Start of Block

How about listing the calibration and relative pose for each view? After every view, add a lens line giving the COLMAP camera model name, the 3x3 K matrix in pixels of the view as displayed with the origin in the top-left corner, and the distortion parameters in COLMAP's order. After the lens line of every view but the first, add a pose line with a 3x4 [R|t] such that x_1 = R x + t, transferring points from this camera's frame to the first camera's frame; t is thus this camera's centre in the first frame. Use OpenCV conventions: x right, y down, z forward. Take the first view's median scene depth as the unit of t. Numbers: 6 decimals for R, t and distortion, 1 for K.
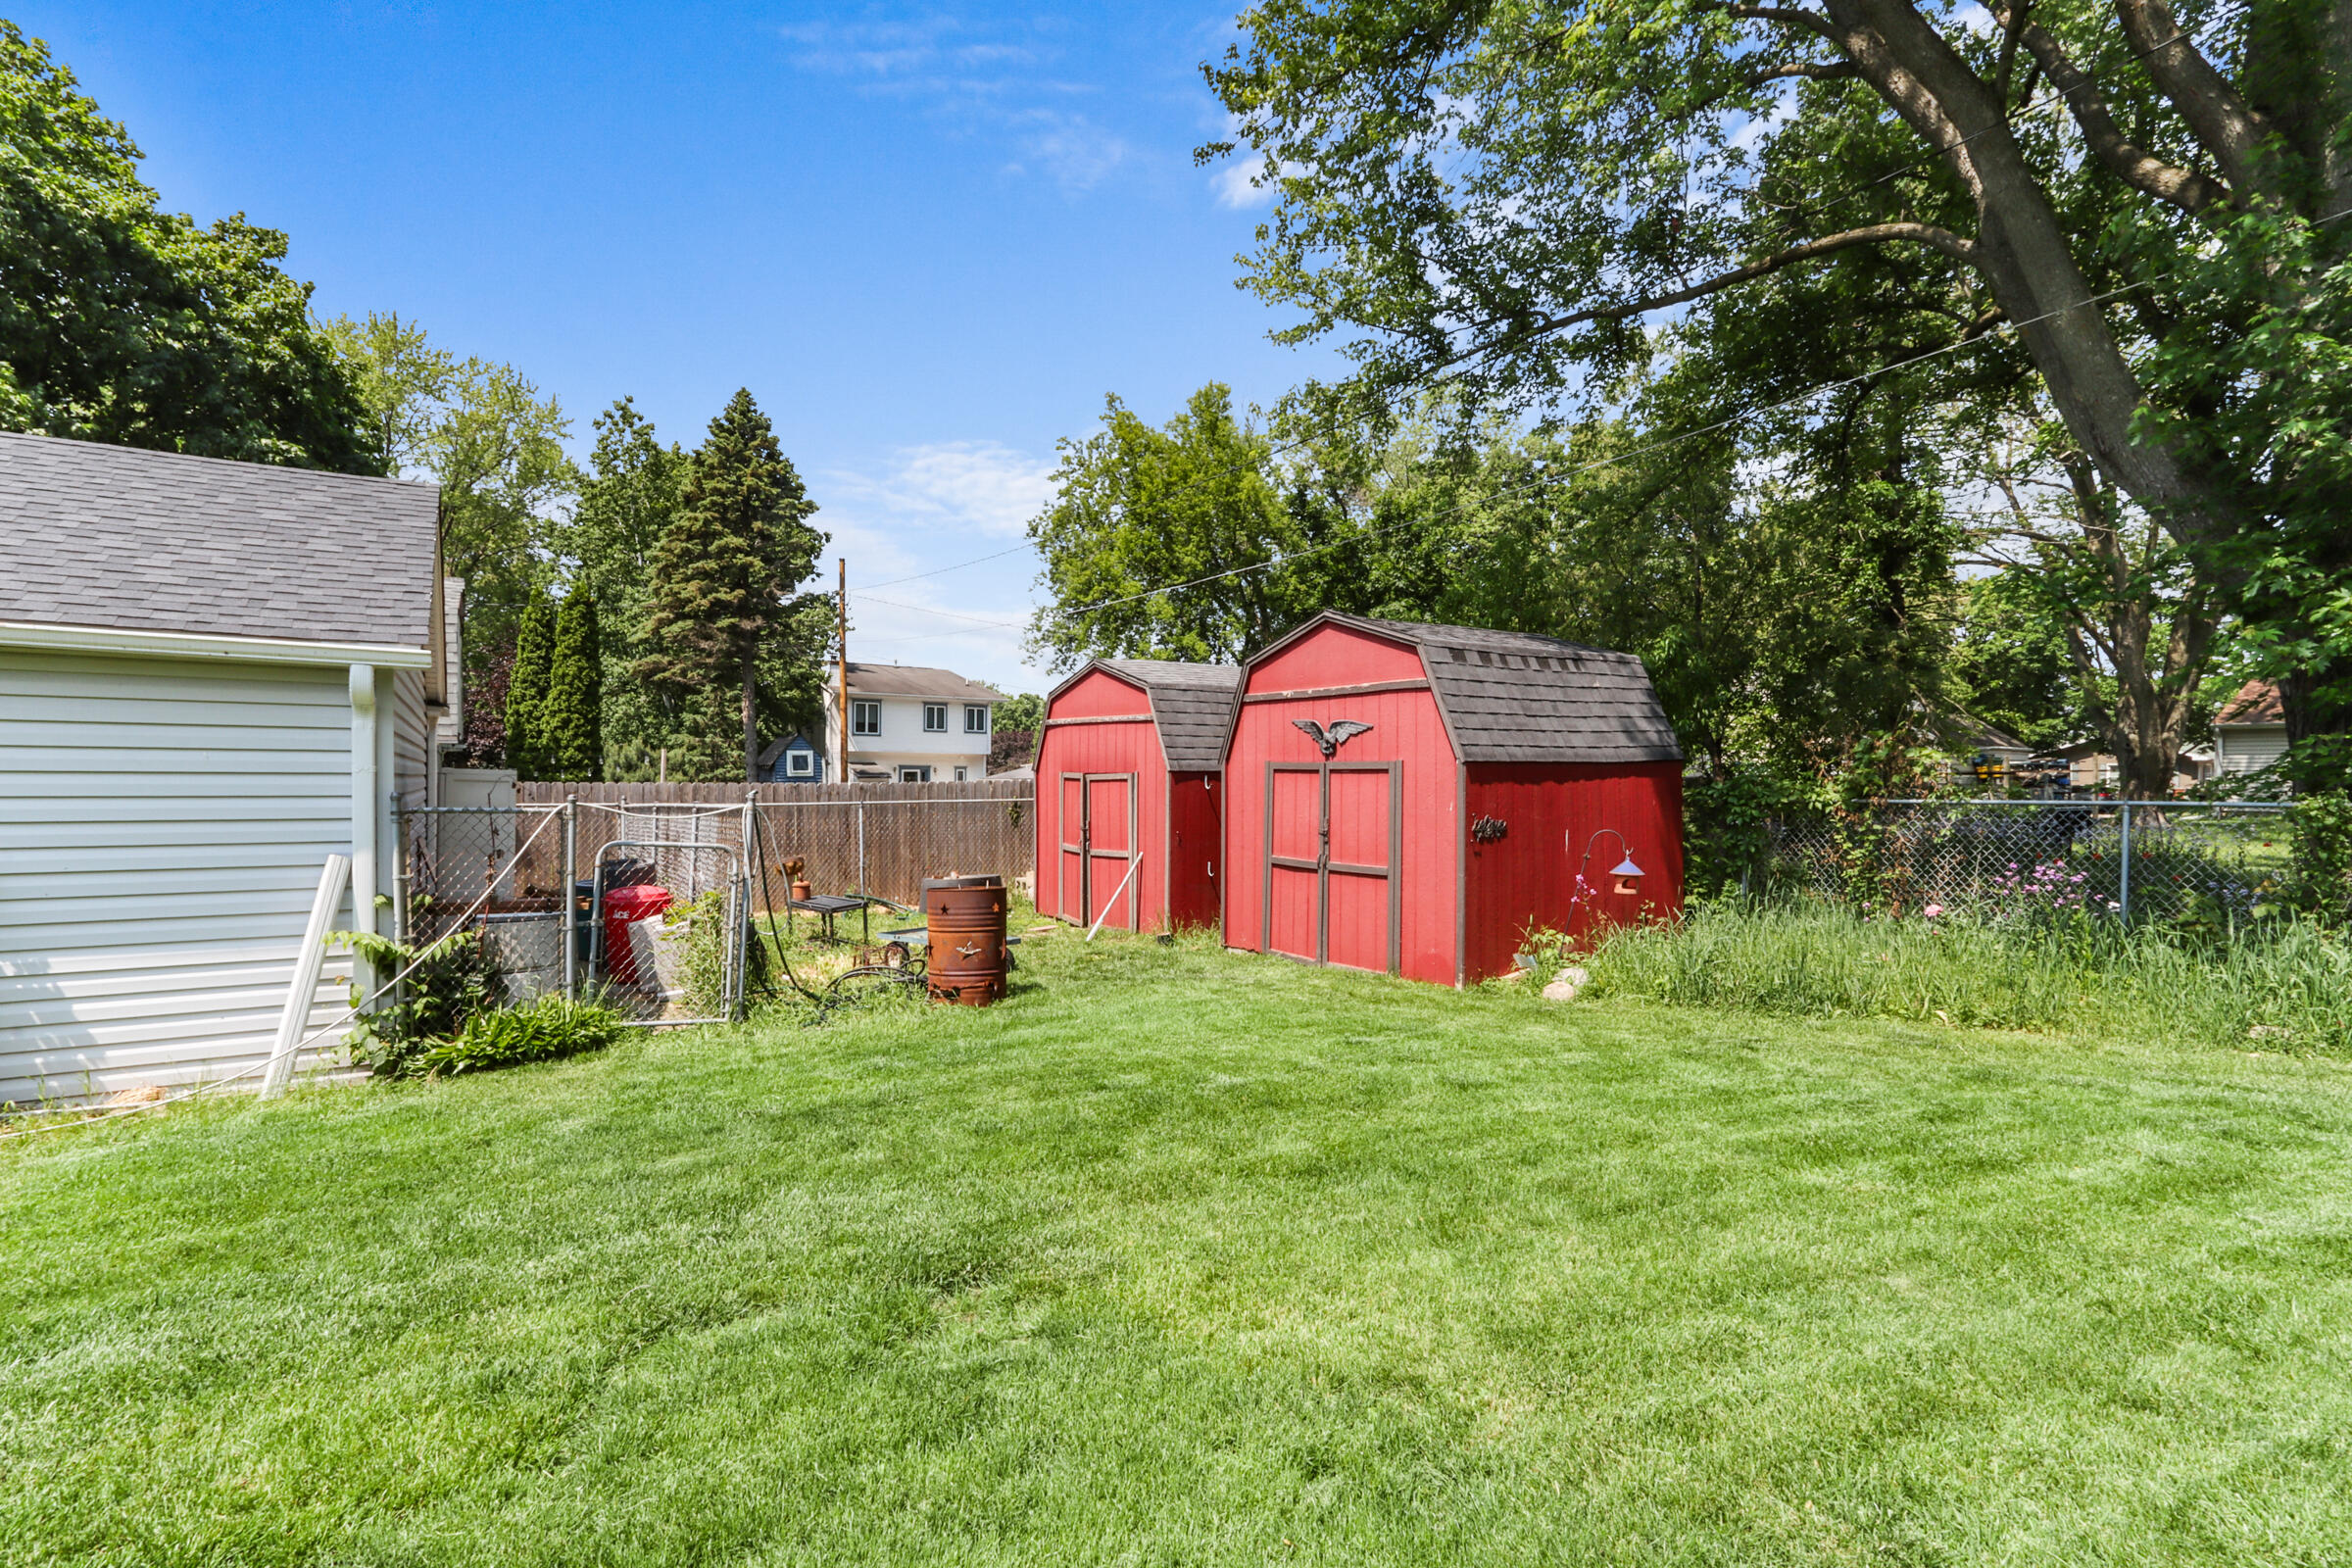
lens RADIAL K [[1146.7, 0, 1166.7], [0, 1146.7, 824.4], [0, 0, 1]] dist [0.000236, 0.000384]
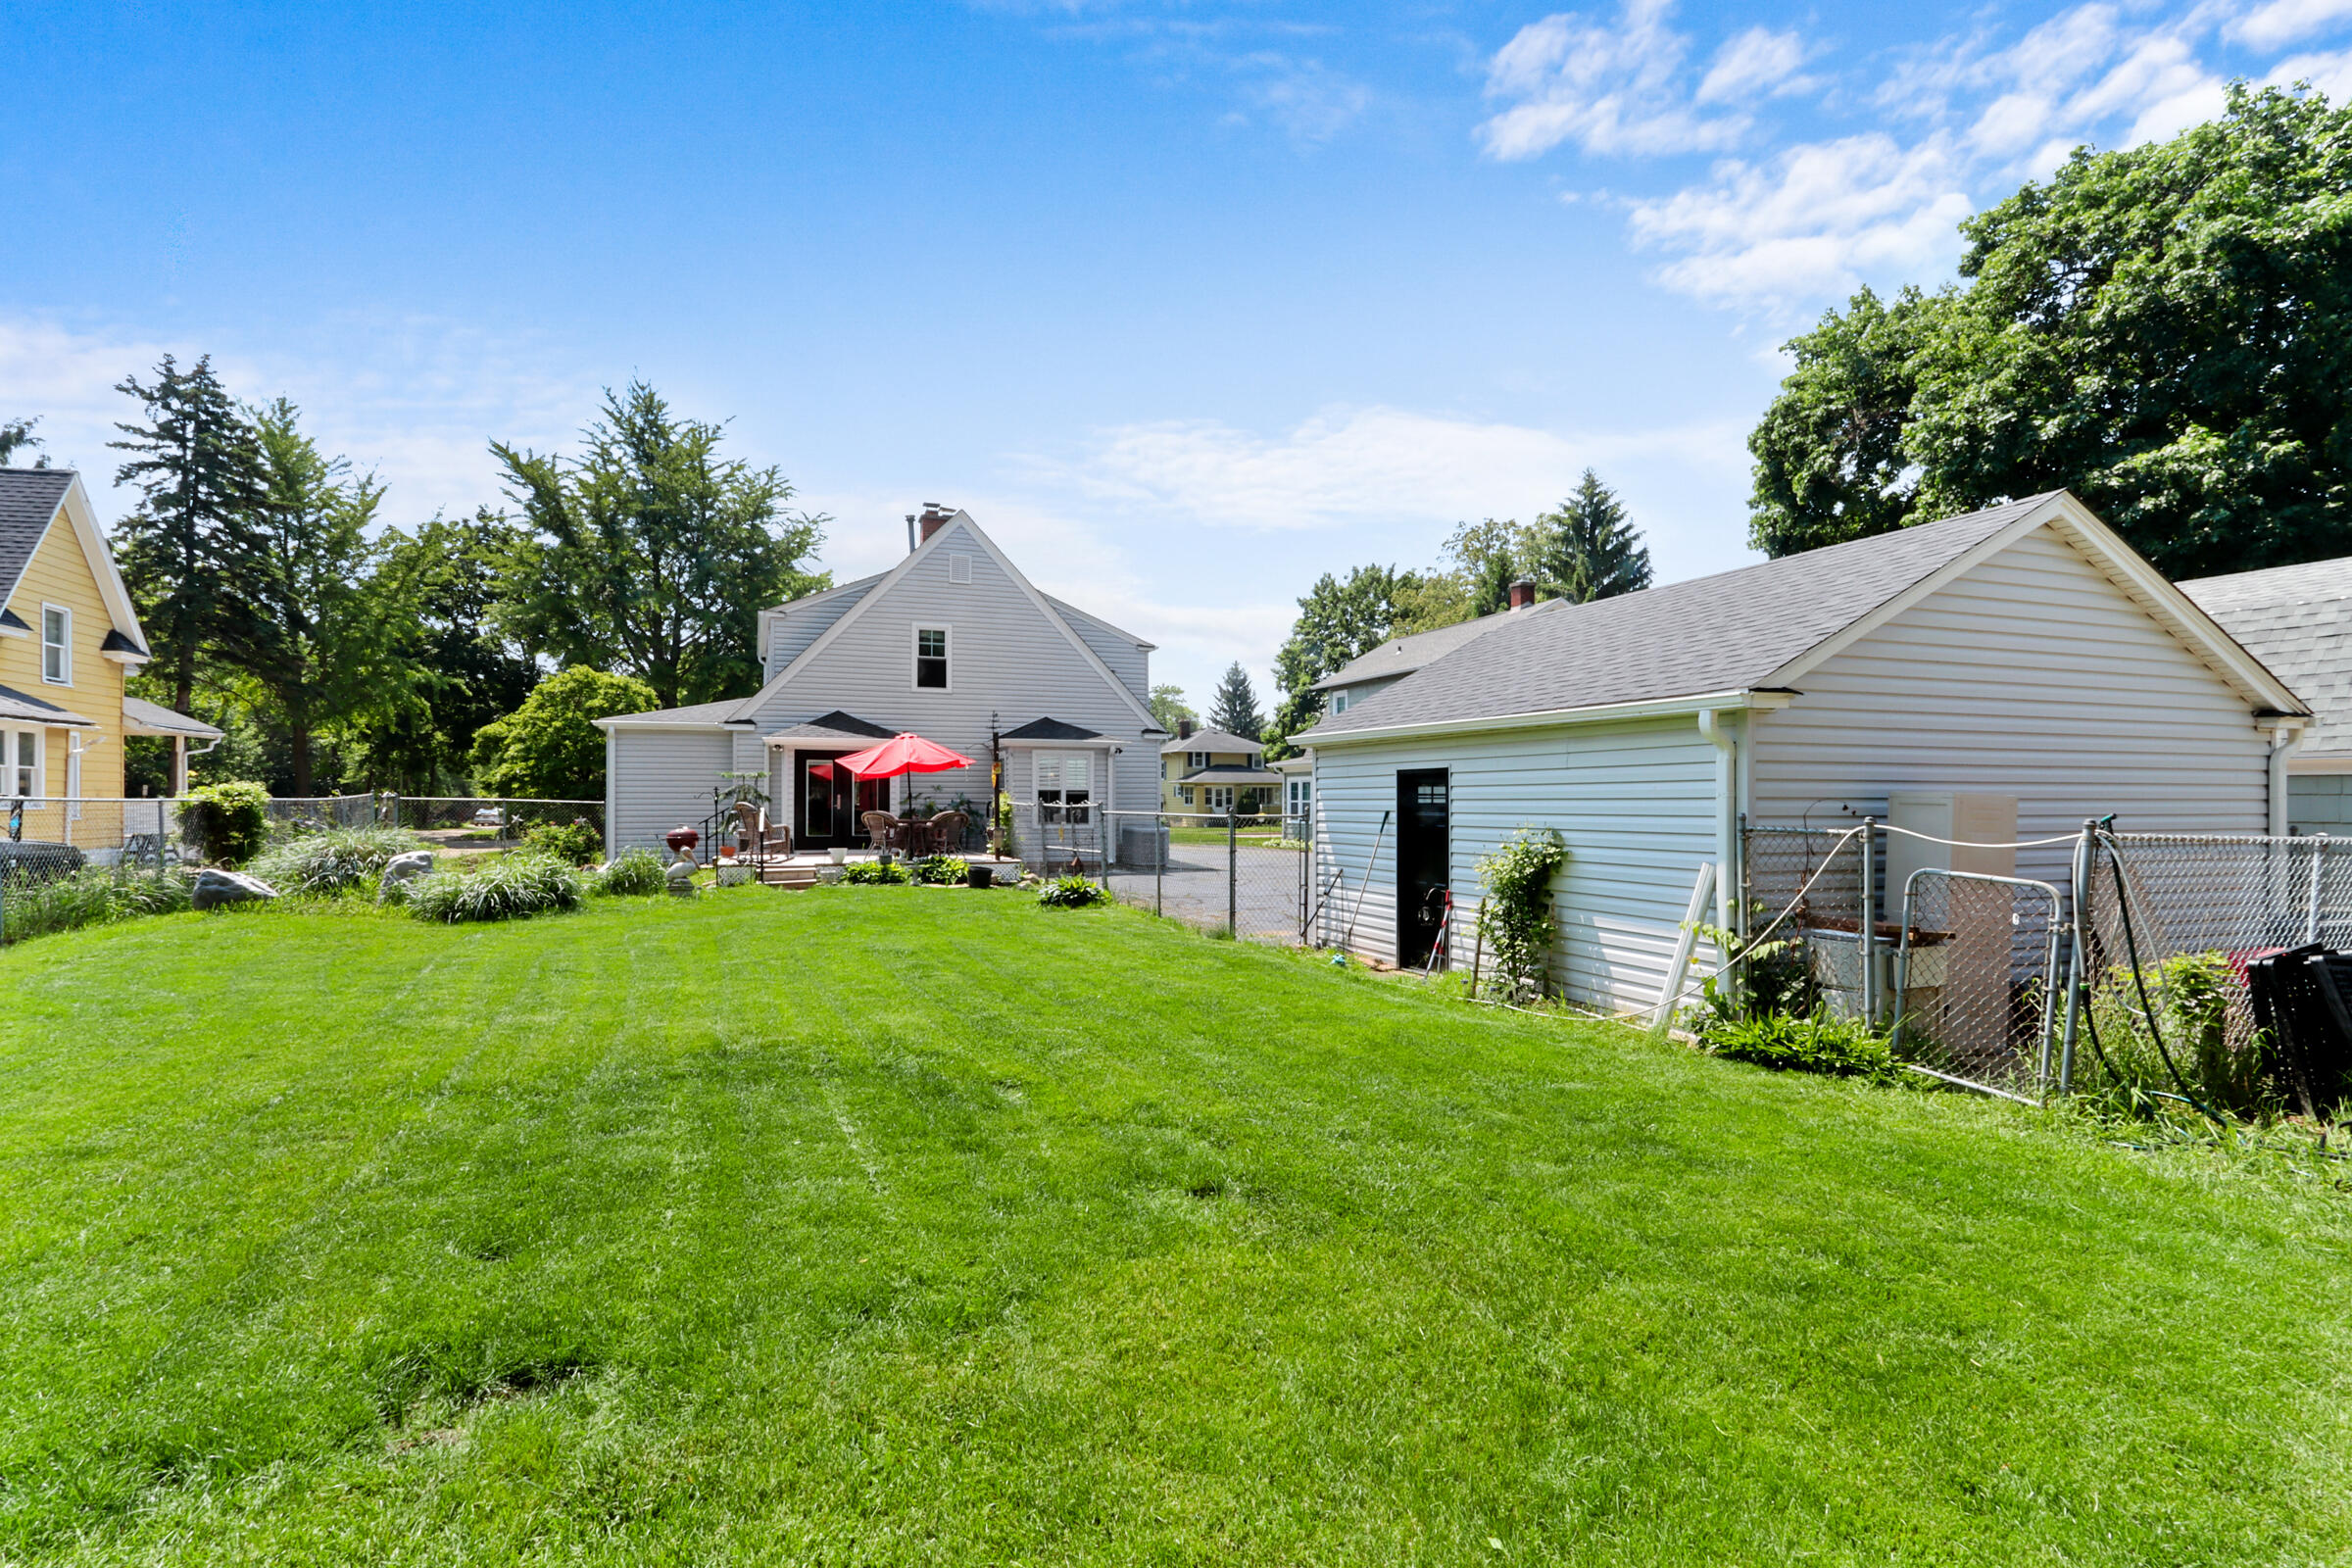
lens RADIAL K [[1146.7, 0, 1166.7], [0, 1146.7, 824.4], [0, 0, 1]] dist [0.000236, 0.000384]
pose [[-0.230900, 0.009795, -0.972928, 0.620661], [-0.047955, 0.998619, 0.021434, -0.012684], [0.971795, 0.051606, -0.230111, 0.709084]]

End of Block

◆ TASK OBJECTIVE:
Quote all of the material above verbatim, omitting the pictures.

◆ OUTPUT FOR THIS TASK:
How about listing the calibration and relative pose for each view? After every view, add a lens line giving the COLMAP camera model name, the 3x3 K matrix in pixels of the view as displayed with the origin in the top-left corner, and the distortion parameters in COLMAP's order. After the lens line of every view but the first, add a pose line with a 3x4 [R|t] such that x_1 = R x + t, transferring points from this camera's frame to the first camera's frame; t is thus this camera's centre in the first frame. Use OpenCV conventions: x right, y down, z forward. Take the first view's median scene depth as the unit of t. Numbers: 6 decimals for R, t and distortion, 1 for K.
lens RADIAL K [[1146.7, 0, 1166.7], [0, 1146.7, 824.4], [0, 0, 1]] dist [0.000236, 0.000384]
lens RADIAL K [[1146.7, 0, 1166.7], [0, 1146.7, 824.4], [0, 0, 1]] dist [0.000236, 0.000384]
pose [[-0.230900, 0.009795, -0.972928, 0.620661], [-0.047955, 0.998619, 0.021434, -0.012684], [0.971795, 0.051606, -0.230111, 0.709084]]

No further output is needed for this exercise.